**Requirement**.
From the entries below, copy out all lines holding "vous".

Page-level text extractions
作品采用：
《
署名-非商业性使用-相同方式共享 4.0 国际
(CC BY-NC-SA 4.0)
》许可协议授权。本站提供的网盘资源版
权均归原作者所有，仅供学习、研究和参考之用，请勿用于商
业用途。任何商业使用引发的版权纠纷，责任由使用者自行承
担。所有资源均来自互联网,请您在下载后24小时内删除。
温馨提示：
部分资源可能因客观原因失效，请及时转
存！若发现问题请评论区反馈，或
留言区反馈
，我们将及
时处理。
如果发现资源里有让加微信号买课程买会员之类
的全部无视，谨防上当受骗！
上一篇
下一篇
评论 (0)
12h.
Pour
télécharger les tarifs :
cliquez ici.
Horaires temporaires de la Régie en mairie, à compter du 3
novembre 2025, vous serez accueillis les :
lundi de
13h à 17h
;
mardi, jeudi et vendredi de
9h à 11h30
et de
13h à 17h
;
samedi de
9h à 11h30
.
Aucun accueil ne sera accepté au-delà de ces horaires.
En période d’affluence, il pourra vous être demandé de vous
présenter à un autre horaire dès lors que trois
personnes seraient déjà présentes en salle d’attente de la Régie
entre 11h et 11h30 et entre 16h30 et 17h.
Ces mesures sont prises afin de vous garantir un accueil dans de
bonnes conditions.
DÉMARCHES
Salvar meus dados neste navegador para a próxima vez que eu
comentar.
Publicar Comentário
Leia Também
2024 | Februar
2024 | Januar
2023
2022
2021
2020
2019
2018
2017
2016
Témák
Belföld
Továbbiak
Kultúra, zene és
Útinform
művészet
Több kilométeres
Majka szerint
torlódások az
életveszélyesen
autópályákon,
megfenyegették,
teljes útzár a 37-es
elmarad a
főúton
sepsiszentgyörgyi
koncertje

**Response to the exercise**.
novembre 2025, vous serez accueillis les :
En période d’affluence, il pourra vous être demandé de vous
Ces mesures sont prises afin de vous garantir un accueil dans de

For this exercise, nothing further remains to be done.